Dokąd nie będzie edukacji i zrozumienia instrumentów inwestycji w
perspektywie emerytury, niewiedza będzie blokować powszechne
zainteresowanie takimi instrumentami. Będzie pokutowało przekonanie
wynikające z niewiedzy, że „i tak te pieniądze zabiorą”. W tym kierunku
obecnie MF realizuje duży projekt opracowania materiałów edukacyjnych
dla szkół, które te podstawowe zagadnienia tłumaczą.
Osoby
fizyczne na rachunkach bankowych, które nie generują zwrotu, trzymają w
tym momencie bilion złotych. Od najmłodszych lat musimy edukować jak
oszczędzać, jak inwestować - mówi Mariusz Jaszczyk z PFR, jednocześnie podkreślając, że jest zwolennikiem metody marchewki, a nie kija w zachęcaniu ludzi do oszczędzania.
Masłowski z SII: Jestem przekonany, że są dwie sytuacje, kiedy ktoś zaczyna myśleć o emeryturze. Jeden przypadek, to kiedy kogoś plecy zaczynają boleć. Wtedy taki ktoś zaczyna myśleć, że nie jest nieśmiertelny.

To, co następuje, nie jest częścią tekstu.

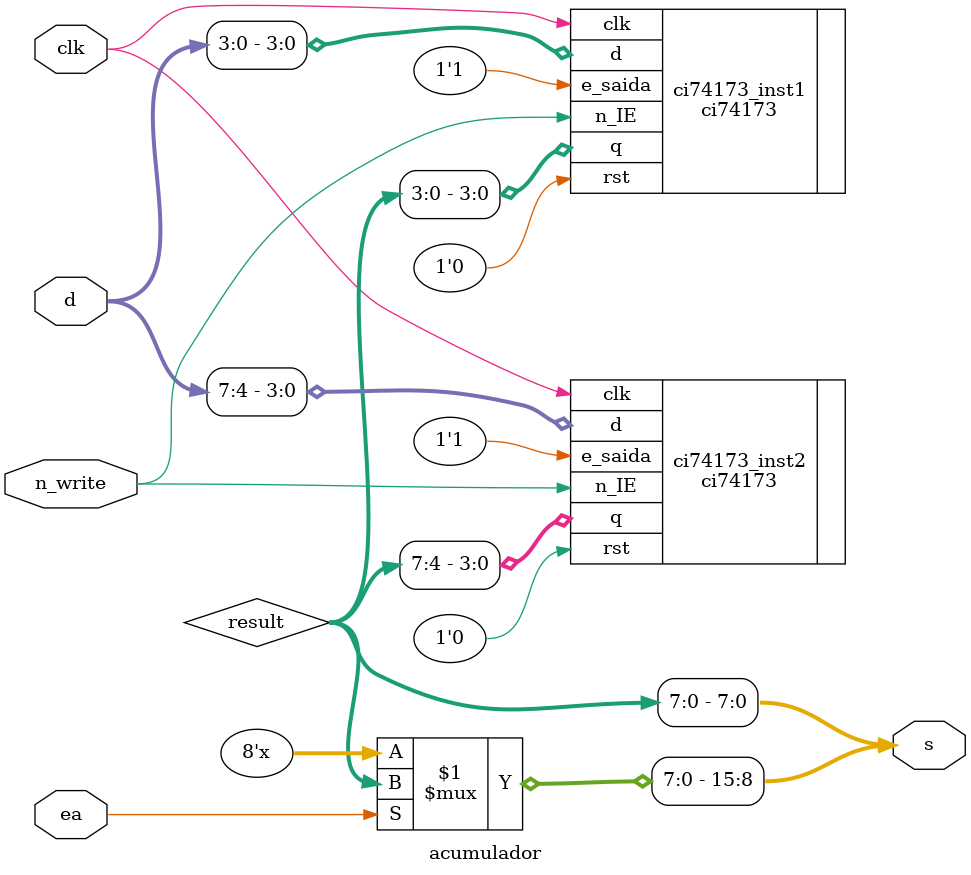
<source format=v>
module acumulador (
  input [7:0] d,
  input clk,
  input ea,
  input n_write,
  output [15:0] s
);
  wire [7:0] result;
  ci74173 ci74173_inst1 (
    .d(d[3:0]),
    .clk(clk),
    .rst(1'b0),
    .n_IE(n_write),
    .e_saida(1'b1),
    .q(result[3:0])
  );

  ci74173 ci74173_inst2 (
    .d(d[7:4]),
    .clk(clk),
    .rst(1'b0),
    .n_IE(n_write),
    .e_saida(1'b1),
    .q(result[7:4])
  );

  assign s = {ea ? result : 8'bZ, result};
endmodule 

</source>
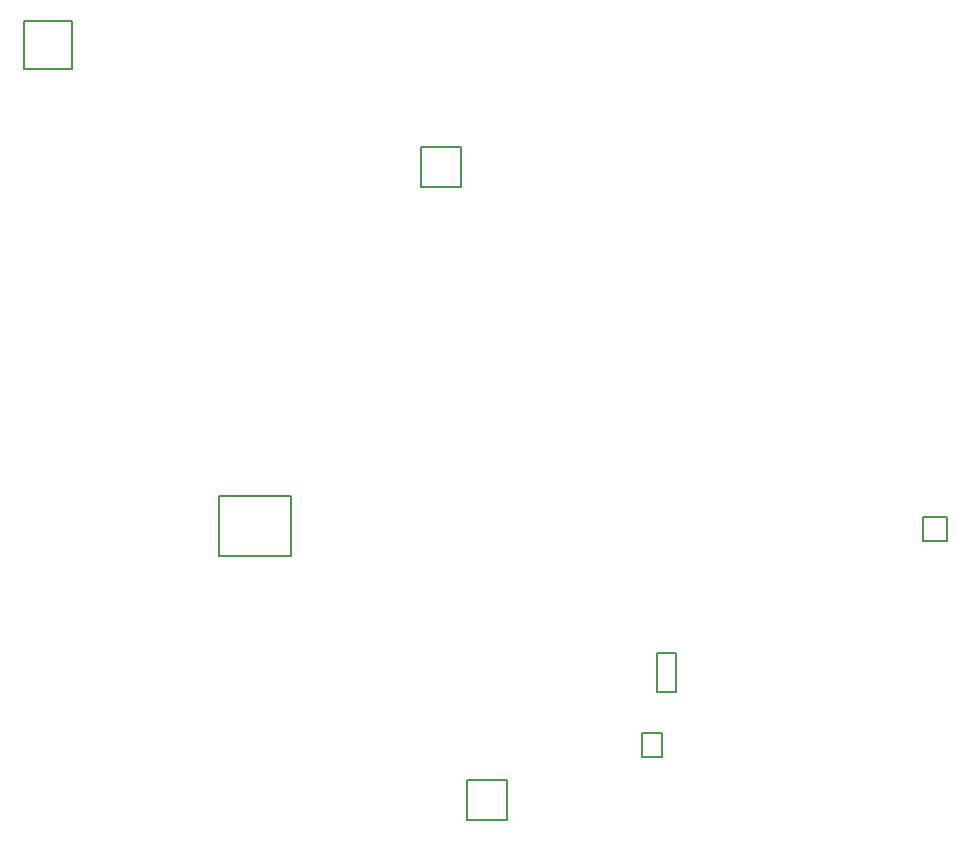
<source format=gbr>
%TF.GenerationSoftware,Altium Limited,Altium Designer,24.4.1 (13)*%
G04 Layer_Color=8388736*
%FSLAX45Y45*%
%MOMM*%
%TF.SameCoordinates,7BA59CB3-8EBC-4C6A-B4C6-80429C3BB8AE*%
%TF.FilePolarity,Positive*%
%TF.FileFunction,Other,Top_3D_Body*%
%TF.Part,Single*%
G01*
G75*
%TA.AperFunction,NonConductor*%
%ADD93C,0.20000*%
D93*
X11625692Y6078800D02*
X11825692D01*
Y6278800D01*
X11625692D02*
X11825692D01*
X11625692Y6078800D02*
Y6278800D01*
X4016800Y10075353D02*
X4416800D01*
X4016800D02*
Y10475353D01*
X4416800D01*
Y10075353D02*
Y10475353D01*
X7765773Y3715847D02*
Y4055847D01*
X8105773D01*
Y3715847D02*
Y4055847D01*
X7765773Y3715847D02*
X8105773D01*
X5665600Y5949100D02*
Y6459100D01*
X6275600D01*
Y5949100D02*
Y6459100D01*
X5665600Y5949100D02*
X6275600D01*
X7377153Y9075247D02*
Y9415247D01*
X7717153D01*
Y9075247D02*
Y9415247D01*
X7377153Y9075247D02*
X7717153D01*
X9372392Y5130700D02*
X9532392D01*
X9372392Y4800700D02*
Y5130700D01*
Y4800700D02*
X9532392D01*
Y5130700D01*
X9248892Y4454600D02*
X9418892D01*
X9248892Y4244600D02*
Y4454600D01*
Y4244600D02*
X9418892D01*
Y4454600D01*
%TF.MD5,49927900588588af1a327b230a6d3010*%
M02*

</source>
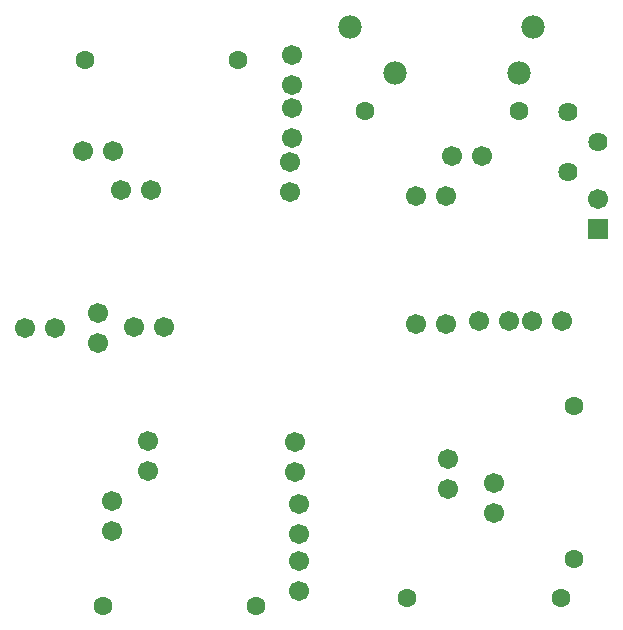
<source format=gbs>
G04 Layer: BottomSolderMaskLayer*
G04 EasyEDA v6.5.44, 2024-09-01 12:15:54*
G04 53d8b5472e5b460ebcb2cbf6e45b9b15,9332716679504667801b7cb99b0421ba,10*
G04 Gerber Generator version 0.2*
G04 Scale: 100 percent, Rotated: No, Reflected: No *
G04 Dimensions in millimeters *
G04 leading zeros omitted , absolute positions ,4 integer and 5 decimal *
%FSLAX45Y45*%
%MOMM*%

%AMMACRO1*4,1,8,-0.8212,-0.8509,-0.8509,-0.8209,-0.8509,0.8212,-0.8212,0.8509,0.8209,0.8509,0.8509,0.8212,0.8509,-0.8209,0.8209,-0.8509,-0.8212,-0.8509,0*%
%ADD10C,1.6256*%
%ADD11C,1.7016*%
%ADD12C,1.6016*%
%ADD13C,1.9812*%
%ADD14MACRO1*%

%LPD*%
D10*
G01*
X5092700Y3962400D03*
G01*
X5346700Y4216400D03*
G01*
X5092700Y4470400D03*
D11*
G01*
X2781300Y1676400D03*
G01*
X2781300Y1422400D03*
G01*
X2819400Y1155700D03*
G01*
X2819400Y901700D03*
G01*
X2819400Y673100D03*
G01*
X2819400Y419100D03*
G01*
X4470400Y1079500D03*
G01*
X4470400Y1333500D03*
D12*
G01*
X3731488Y355600D03*
G01*
X5031511Y355600D03*
D11*
G01*
X3810025Y2679623D03*
G01*
X4064025Y2679623D03*
G01*
X4343425Y2705023D03*
G01*
X4597425Y2705023D03*
G01*
X4787900Y2705100D03*
G01*
X5041900Y2705100D03*
G01*
X4076700Y1536700D03*
G01*
X4076700Y1282700D03*
G01*
X1676450Y2654198D03*
G01*
X1422450Y2654198D03*
G01*
X1117600Y2768600D03*
G01*
X1117600Y2514600D03*
G01*
X1536700Y1689100D03*
G01*
X1536700Y1435100D03*
G01*
X1231900Y1181100D03*
G01*
X1231900Y927100D03*
G01*
X2743200Y3797300D03*
G01*
X2743200Y4051300D03*
G01*
X749300Y2641600D03*
G01*
X495300Y2641600D03*
G01*
X1562100Y3810000D03*
G01*
X1308100Y3810000D03*
G01*
X1244600Y4140200D03*
G01*
X990600Y4140200D03*
G01*
X2755900Y4254500D03*
G01*
X2755900Y4508500D03*
G01*
X2755900Y4699000D03*
G01*
X2755900Y4953000D03*
G01*
X3810000Y3759200D03*
G01*
X4064000Y3759200D03*
G01*
X4114800Y4102100D03*
G01*
X4368800Y4102100D03*
D13*
G01*
X3250895Y5194300D03*
G01*
X4800904Y5194300D03*
D12*
G01*
X1153388Y292100D03*
G01*
X2453411Y292100D03*
D13*
G01*
X3627907Y4800600D03*
G01*
X4677892Y4800600D03*
D12*
G01*
X1000988Y4914900D03*
G01*
X2301011Y4914900D03*
G01*
X3375888Y4483100D03*
G01*
X4675911Y4483100D03*
D14*
G01*
X5346700Y3479800D03*
D11*
G01*
X5346700Y3733800D03*
D12*
G01*
X5143500Y1983511D03*
G01*
X5143500Y683488D03*
M02*

</source>
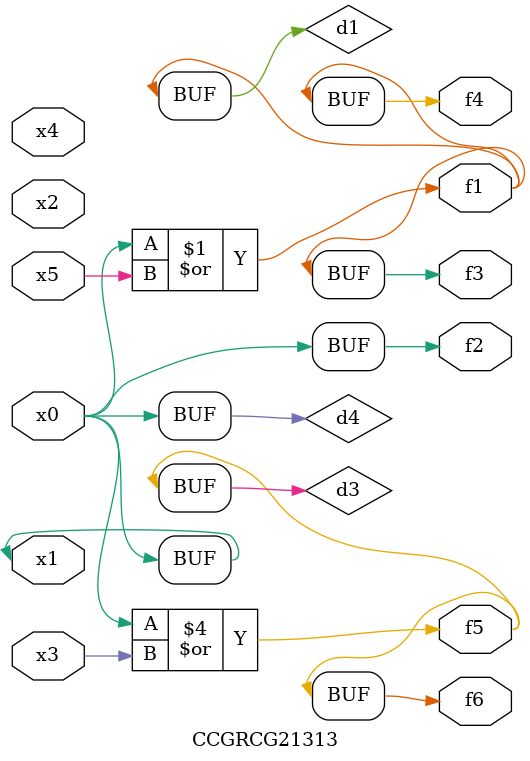
<source format=v>
module CCGRCG21313(
	input x0, x1, x2, x3, x4, x5,
	output f1, f2, f3, f4, f5, f6
);

	wire d1, d2, d3, d4;

	or (d1, x0, x5);
	xnor (d2, x1, x4);
	or (d3, x0, x3);
	buf (d4, x0, x1);
	assign f1 = d1;
	assign f2 = d4;
	assign f3 = d1;
	assign f4 = d1;
	assign f5 = d3;
	assign f6 = d3;
endmodule

</source>
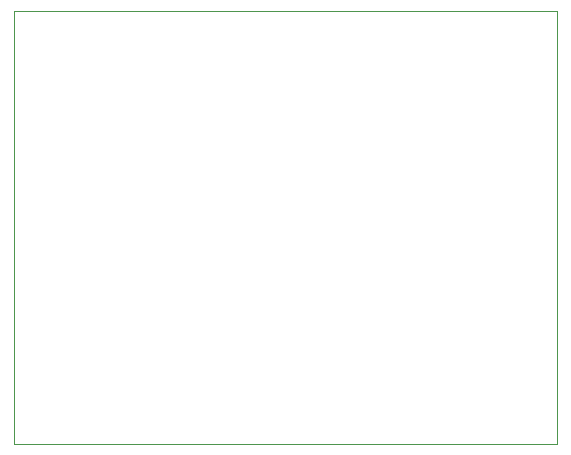
<source format=gbr>
%TF.GenerationSoftware,KiCad,Pcbnew,7.0.9*%
%TF.CreationDate,2024-04-08T13:50:44+02:00*%
%TF.ProjectId,Test_1,54657374-5f31-42e6-9b69-6361645f7063,rev?*%
%TF.SameCoordinates,Original*%
%TF.FileFunction,Profile,NP*%
%FSLAX46Y46*%
G04 Gerber Fmt 4.6, Leading zero omitted, Abs format (unit mm)*
G04 Created by KiCad (PCBNEW 7.0.9) date 2024-04-08 13:50:44*
%MOMM*%
%LPD*%
G01*
G04 APERTURE LIST*
%TA.AperFunction,Profile*%
%ADD10C,0.100000*%
%TD*%
G04 APERTURE END LIST*
D10*
X76810000Y-118980000D02*
X122790000Y-118980000D01*
X122790000Y-155600000D01*
X76810000Y-155600000D01*
X76810000Y-118980000D01*
M02*

</source>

Drugi, kiedy mają przykład np. w rodzinie, że ktoś idzie na emeryturę i komuś takiemu trzeba pomagać finansowo.
Tomasz Fronczak: Największą zachętą do emerytury jest ulga w PIT dla rachunków IKZE. Jednak aż 30% osób uprawnionych zapomina o zastosowaniu tej ulgi.
Masłowski: Z danych DM BOŚ wiemy, że wyniki inwestycyjne na kontach IKE są lepsze niż na rachunkach IKZE. Wynikałoby stąd, że do IKZE zachętą jest ta ulga podatkowa, a na IKE inwestują już ludzie lepiej wyedukowani.
Przeczytaj także
Krótko: które z rachunków/rozwiązań osobiście jest dla naszych panelistów nalepsze?
Tomasz Fronczak odpowiada: PPK i IKZE
Krzysztof Waliszewski: Dostrzegam ogromny niewykorzystany potencjał OIPE, na koniec września miało je 7000 osób
Michał Masłowski: Nie odpowiem prosto, bo mam wszystko i rozglądam się, gdzie by coś jeszcze pooszczędzać
Mariusz Jaszczyk: Ja odpowiadam z PPK i stąd mój apel, zostańcie w nim. Ale IKE i IKZE też warto.